AFAIK the ubiquitous Sky dishes that have been fitted since the launch of its digital service was designed mainly for aesthetics, the wider than tall design (along with perforations) being seen as less of an eyesore than the traditional offset dishes that are slightly taller than wide - also rumoured that a certain R. Murdoch wanted to reduce the size of dish required to receive the digital service compared to that for the analogue service**.
A side effect with this style of dish is that it has a narrower beamwidth to help reduce interference from nearby satellites - but it also means that a special Ku Band LNB is ideally needed with an oval feedhorn to match the dish face (as opposed to a circular feedhorn for general offset dishes).
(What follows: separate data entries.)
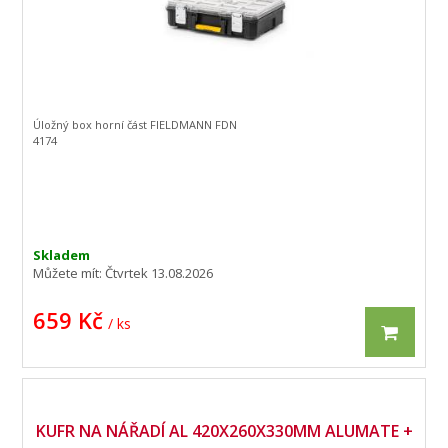
Úložný box horní část FIELDMANN FDN
4174
Skladem
Můžete mít:
Čtvrtek 13.08.2026
659 Kč
/ ks
KUFR NA NÁŘADÍ AL 420X260X330MM ALUMATE +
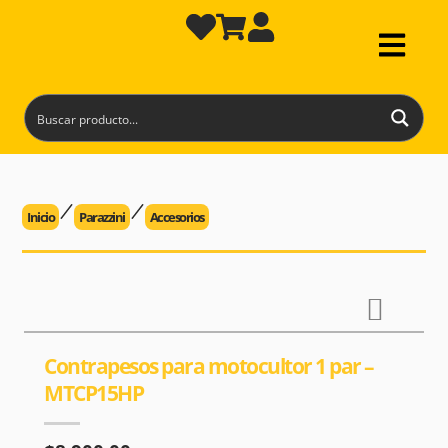
Inicio
Parazzini
Accesorios
Contrapesos para motocultor 1 par –
MTCP15HP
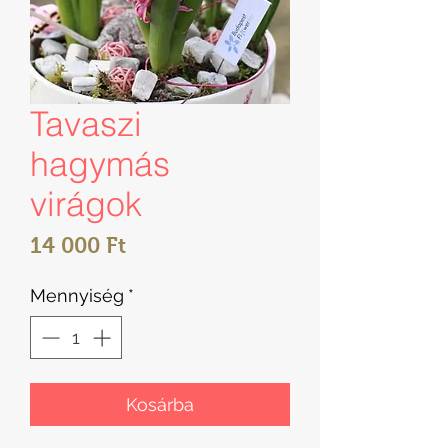
Tavaszi
hagymás
virágok
Ár
14 000 Ft
Mennyiség
*
Kosárba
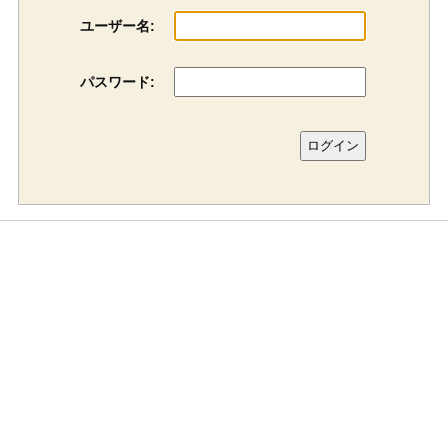
ユーザー名:
パスワード:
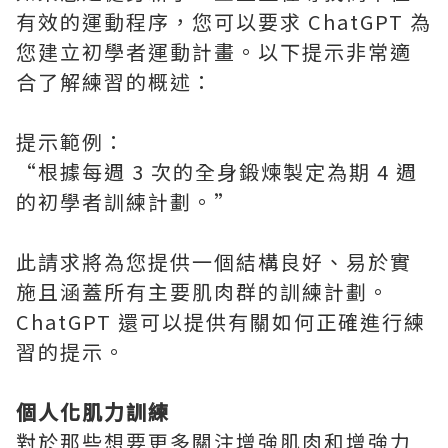
有效的運動程序，您可以要求 ChatGPT 為
您建立初學者運動計畫。以下提示非常適
合了解練習的概述：
提示範例：
“根據每週 3 次的全身鍛煉製定為期 4 週
的初學者訓練計劃。”
此請求將為您提供一個結構良好、易於實
施且涵蓋所有主要肌肉群的訓練計劃。
ChatGPT 還可以提供有關如何正確進行練
習的提示。
個人化肌力訓練
對於那些想要更多關注增強肌肉和增強力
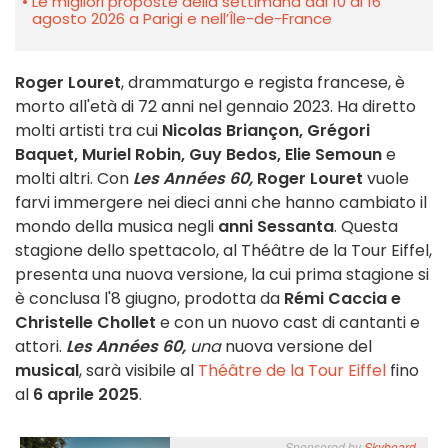
Le migliori proposte della settimana dal 10 al 16
agosto 2026 a Parigi e nell’Île-de-France
Roger Louret
, drammaturgo e regista francese, è
morto all'età di 72 anni nel gennaio 2023. Ha diretto
molti artisti tra cui
Nicolas Briançon, Grégori
Baquet, Muriel Robin, Guy Bedos, Elie Semoun
e
molti altri. Con
Les Années 60,
Roger Louret
vuole
farvi immergere nei dieci anni che hanno cambiato il
mondo della musica negli
anni Sessanta
. Questa
stagione dello spettacolo, al Théâtre de la Tour Eiffel,
presenta una nuova versione, la cui prima stagione si
è conclusa l'8 giugno, prodotta da
Rémi Caccia e
Christelle Chollet
e con un nuovo cast di cantanti e
attori.
Les Années 60,
una
nuova versione del
musical
, sarà visibile al
Théâtre de la Tour Eiffel
fino
al
6 aprile 2025
.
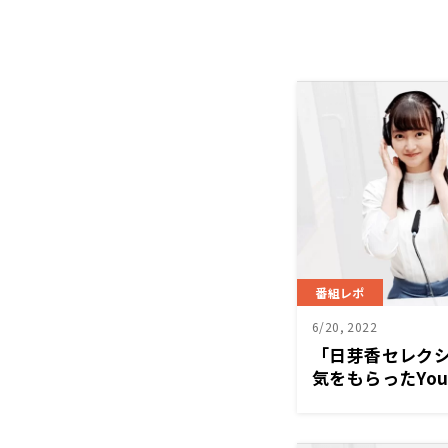
番組レポ
6/20, 2022
「日芽香セレク
気をもらったYo
「4分の中に私が
った言葉が詰ま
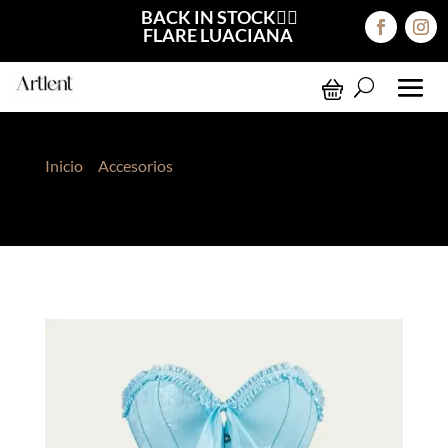
BACK IN STOCK❤️‍🔥
FLARE LUACIANA
Inicio
>
Accesorios
> Corset Victoriano Celeste
Broche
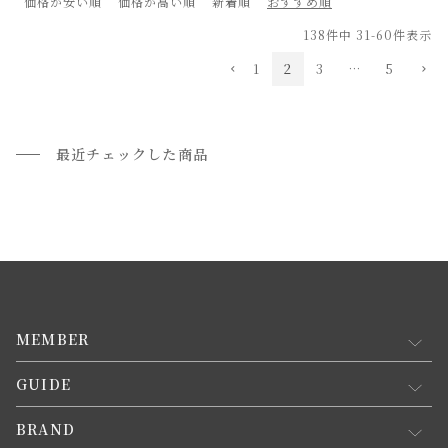
価格が安い順
価格が高い順
新着順
おすすめ順
138
件中
31
-
60
件表示
1
2
3
…
5
最近チェックした商品
MEMBER
GUIDE
マイページ
新規会員登録
BRAND
お買い物ガイド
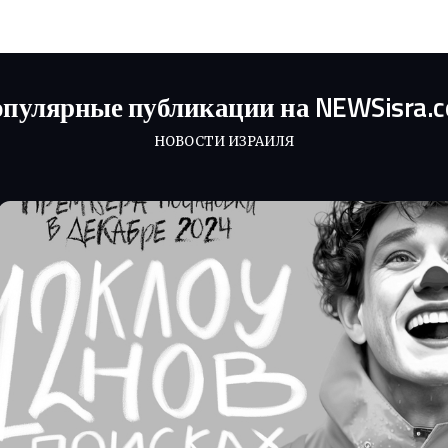
пулярные публикации на NEWSisra.
НОВОСТИ ИЗРАИЛЯ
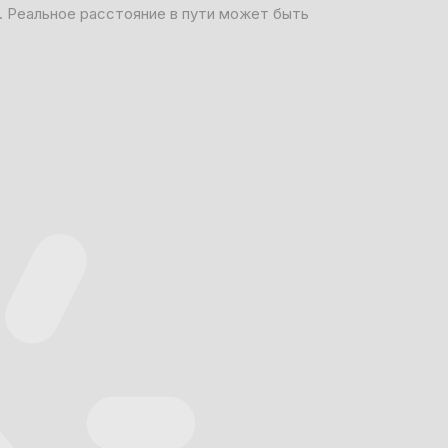
. Реальное расстояние в пути может быть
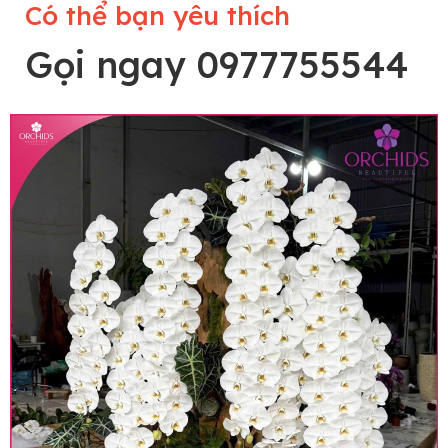
Có thể bạn yêu thích
Gọi ngay 0977755544
Lưu ý trước khi đặt hàng
• Về cây hoa: Một chậu hoa lan hồ điệp đẹp và
hoàn chỉnh sẽ được phối ghép từ nhiều cây hoa
và tạo dáng hoàn toàn thủ công nên có thể sẽ
khác nhau đôi chút giữa sản phẩm thực tế và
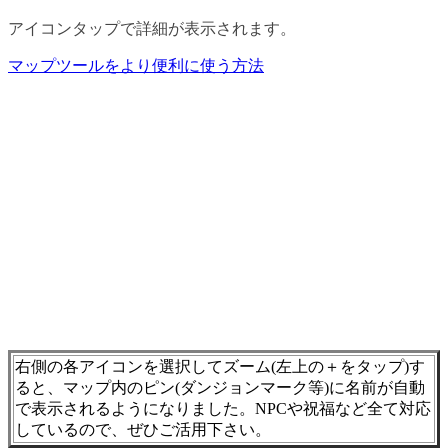
アイコンタップで詳細が表示されます。
マップツールをより便利に使う方法
右側の各アイコンを選択してズーム(左上の＋をタップ)す
ると、マップ内のピン(ダンジョンマーク等)に名前が自動
で表示されるようになりました。NPCや祝福など全て対応
しているので、ぜひご活用下さい。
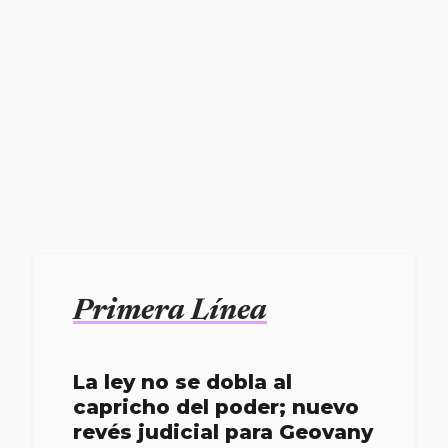
Primera Línea
La ley no se dobla al
capricho del poder; nuevo
revés judicial para Geovany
The design was intended to optimise the dishes for reception in the UK & Ireland with the restricted skew options built in to the LNB (required because of the oval feedhorn) as well as a smaller horizon angle offset than most general Ku Band offset dishes (20 degrees compared to usually between 24 to 26 degrees) - probably to compensate for the low-ish elevation angle in northern & western locations looking at 28.2 East.
Finally, by bundling their own unique style of dish for installation (along with specific approved receivers, a much more "proprietary" change compared to the analogue service), it pretty much advertised the service since anyone seeing such a dish erected on a property in public view made people assume that they had Sky Digital - not quite as big of an assumption these days given how long the service has now been running, and how quite a few households now use such dishes for Freesat or FTA reception from 28.2 East (or in a few cases, aimed at other satellite positions), but it was quite an effective tactic of essentially using their customers as a promotion tactic without spoiling the face of the dishes with company logos (which some Pay-TV providers in Continental Europe do) that would at some point go out of date.
Other oval shaped dishes similar to the Sky Digital design are often seen for satellite internet installations, or for offset Ku/Ka band dishes that are intended for multi-LNB reception over several close satellite positions - some examples include toroidal dishes like the Wavefinders, the Visiosat/Cahors Bisat dishes, and in North America the likes of the DirecTV KaKu dishes that are designed for reception across several satellite positions using a proprietary set of LNBs.
** Considering that the Sky Digital service launched using an FEC of 2/3 on DVB-S compared to most other European providers at the time that were 3/4 or higher, there's probably some truth to it - when Astra 2D went into service, the transponders used an FEC of 5/6, but the higher powered spot-beam helped to compensate for the higher SNR required. Coincidently, a Symbol Rate of 27500 and FEC 2/3 has the same net bitrate capacity as an SR of 22500 with FEC 5/6, as used for the Astra 2D (10.7 - 10.95 GHz) frequencies.